31 Though a quorum of council for the Township of Pelee attended the closed session on June 22, 2021, the discussion was limited to the communication of information and did not materially advance the business or decision-making of council. As such, the discussion did not constitute a meeting per section 238(1) of the Act and was not subject to the open meeting rules.
32 While the Township of Pelee’s gathering was not technically a meeting, the decision to post notice of the gathering publicly and to record minutes increased the transparency of council’s actions. It also assisted with my Office’s review of this complaint. I commend the Township for going beyond the formal requirements of the Act and maximizing the information available to the public.

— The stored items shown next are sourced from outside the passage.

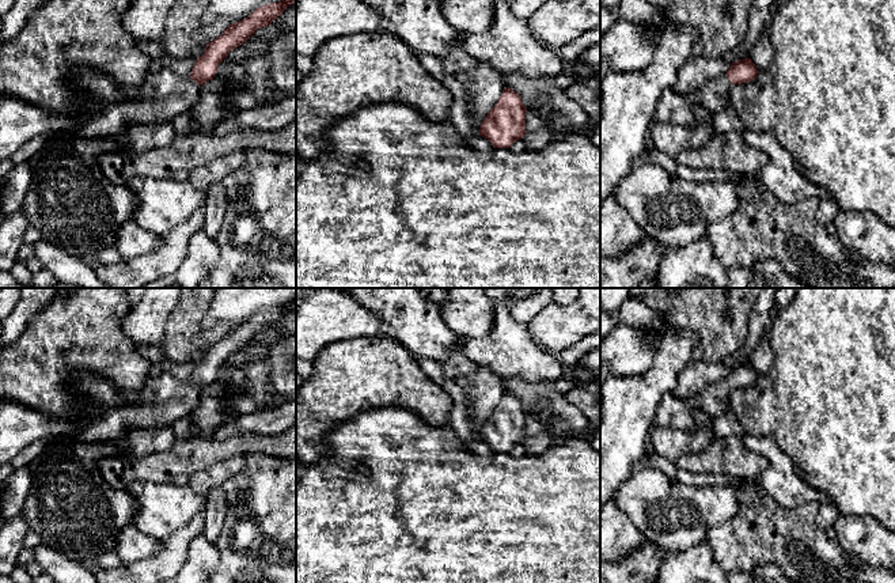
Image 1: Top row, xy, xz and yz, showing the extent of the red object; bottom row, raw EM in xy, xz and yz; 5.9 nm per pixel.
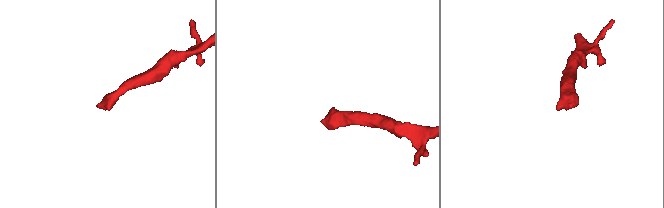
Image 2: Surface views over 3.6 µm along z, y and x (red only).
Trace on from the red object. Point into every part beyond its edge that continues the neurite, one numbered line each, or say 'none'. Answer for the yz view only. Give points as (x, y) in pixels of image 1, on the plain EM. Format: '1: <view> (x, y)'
1: yz (713, 398)

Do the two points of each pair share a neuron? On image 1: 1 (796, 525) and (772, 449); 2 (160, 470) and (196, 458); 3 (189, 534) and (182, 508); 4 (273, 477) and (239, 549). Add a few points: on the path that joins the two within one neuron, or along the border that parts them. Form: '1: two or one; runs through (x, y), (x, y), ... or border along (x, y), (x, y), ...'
1: two; border along (763, 489), (787, 507), (812, 502), (820, 504)
2: one; runs through (169, 465), (181, 458), (188, 458)
3: two; border along (203, 511), (160, 541)
4: one; runs through (273, 495), (273, 515), (257, 532)

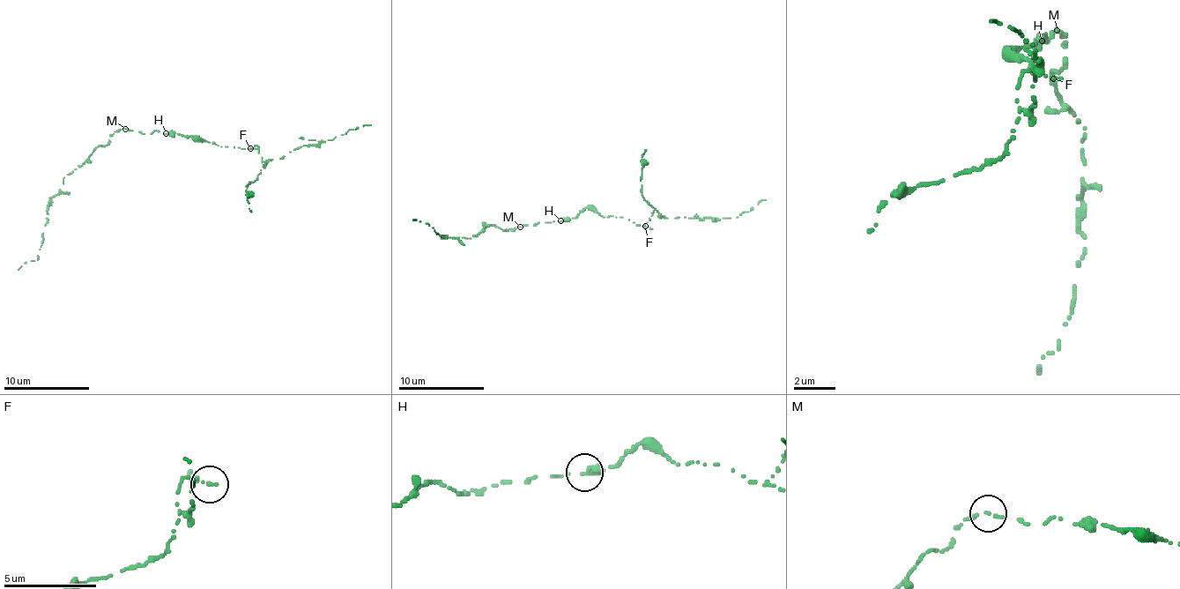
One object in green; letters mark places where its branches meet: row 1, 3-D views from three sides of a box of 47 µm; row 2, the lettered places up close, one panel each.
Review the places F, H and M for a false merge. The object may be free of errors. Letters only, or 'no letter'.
F

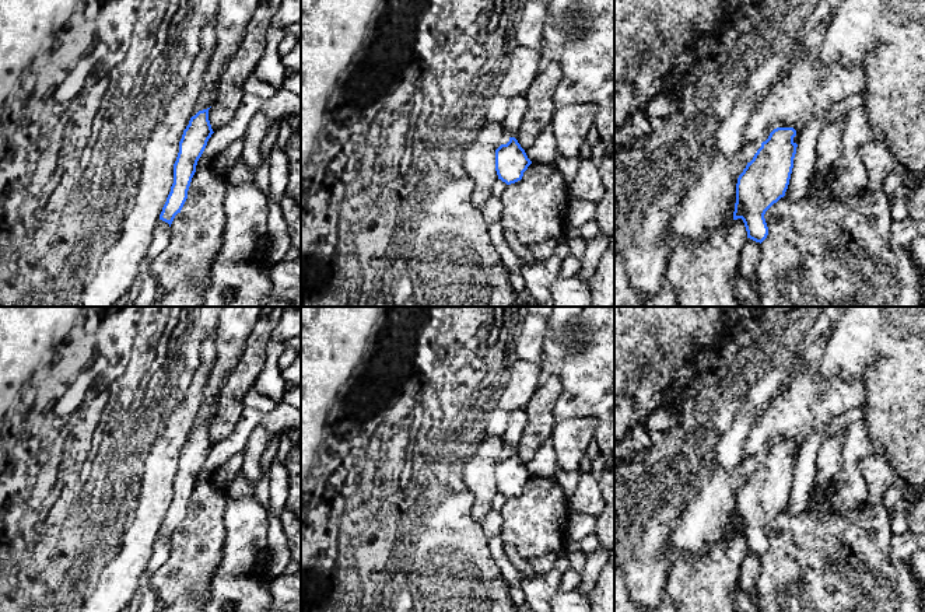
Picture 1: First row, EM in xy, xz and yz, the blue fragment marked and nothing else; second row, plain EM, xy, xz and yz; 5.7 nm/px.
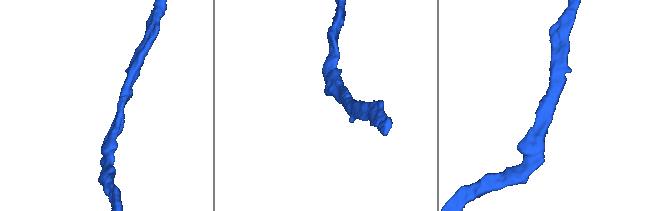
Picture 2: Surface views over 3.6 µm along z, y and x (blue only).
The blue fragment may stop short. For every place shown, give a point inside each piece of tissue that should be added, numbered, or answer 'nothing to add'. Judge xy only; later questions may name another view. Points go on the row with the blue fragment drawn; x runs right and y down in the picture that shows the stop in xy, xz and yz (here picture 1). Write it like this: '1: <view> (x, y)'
nothing to add

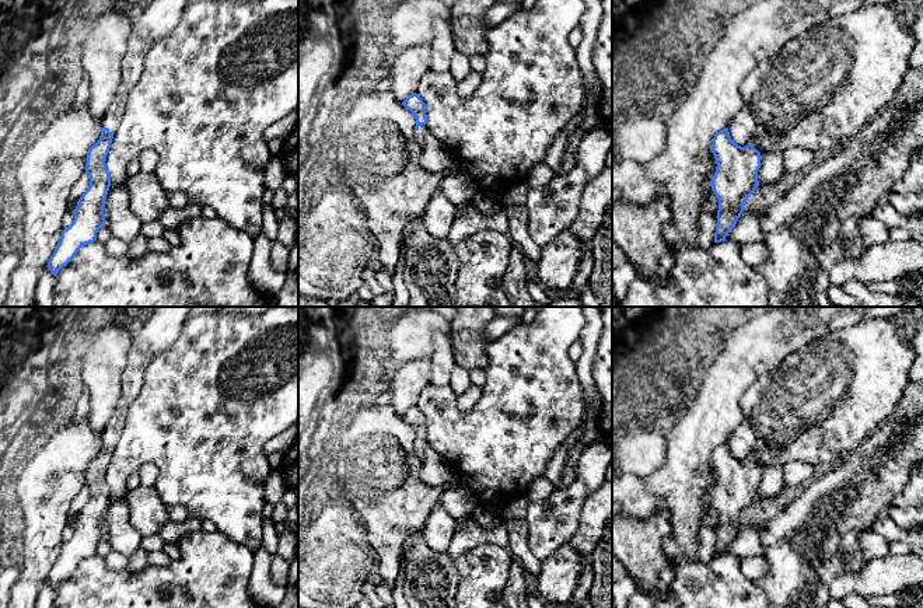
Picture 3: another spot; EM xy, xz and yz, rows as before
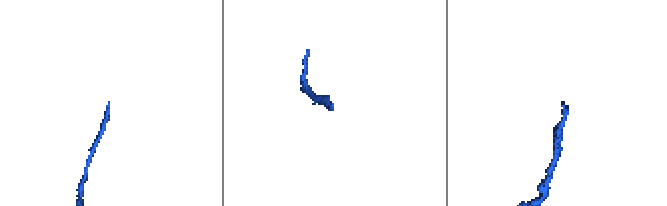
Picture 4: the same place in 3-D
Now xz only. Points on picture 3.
1: xz (418, 135)

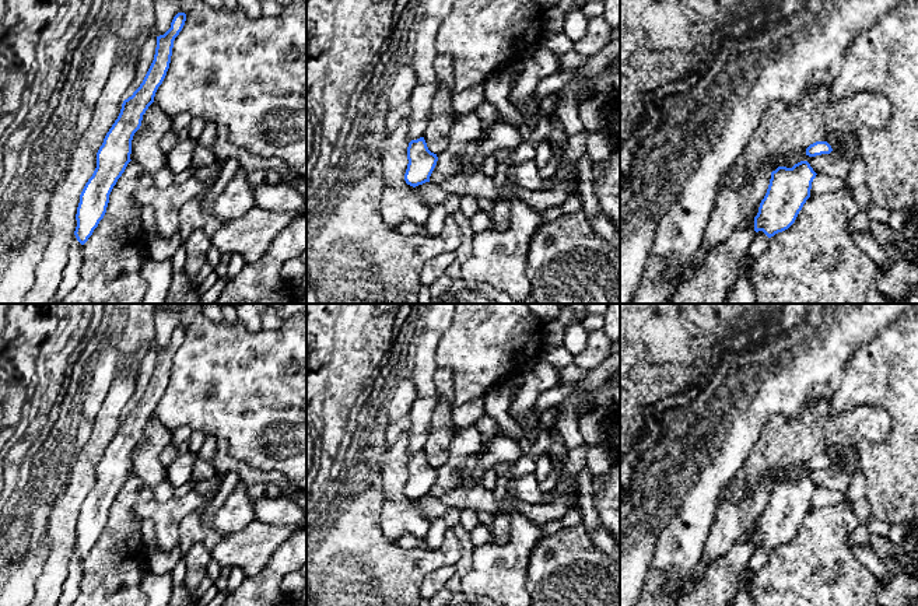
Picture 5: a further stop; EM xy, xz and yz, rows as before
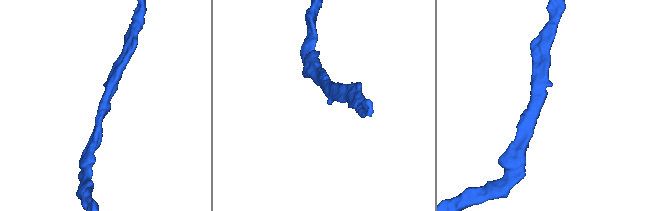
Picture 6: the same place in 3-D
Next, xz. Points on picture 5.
nothing to add

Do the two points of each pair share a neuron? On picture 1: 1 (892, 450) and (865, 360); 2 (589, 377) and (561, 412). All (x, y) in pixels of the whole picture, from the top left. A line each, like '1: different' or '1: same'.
1: same
2: same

33 Council for the Township of Pelee did not contravene the Act when it received information and training on June 22, 2021. The gathering was not a “meeting” as defined in the open meeting rules. Even if the gathering had been a meeting, the discussion would have been permitted to take place in camera under the exception for education or training in section 239(3.1) of the Municipal Act, 2001.
34 Council for the Township of Pelee was given the opportunity to review a preliminary version of this report and provide comments to my Office. Due to restrictions in place related to COVID-19, some adjustments were made to the normal preliminary review process and we thank council and staff for their co-operation and flexibility. All comments we received were considered in the preparation of this final report.
35 My report should be shared with council for the Township of Pelee. The Township agreed to make my report available at the next council meeting.
Ombudsman of Ontario
 SO 2001, c 25.
 Ombudsman of Ontario, Investigation into a complaint about March 7, 2018 information sessions involving a quorum of councillors for the Village of Casselman, (August 2018), at para 31, online.
 Ombudsman of Ontario, Investigation into whether Council for the Village of Casselman held an illegal closed meeting on January 8, 2015, (April 2015), at para 54, online.
 Ombudsman of Ontario, Investigation into closed meetings held by the Township of Russell on August 10, 2015, (January 2016), at para 33, online.
 Ombudsman of Ontario, Investigation into Fort Erie Town Council Closed Meeting of January 7, 2008, (February 2008), at para 29, online.
 Letter from the Ontario Ombudsman to City of Greater Sudbury (19 May 2016), online.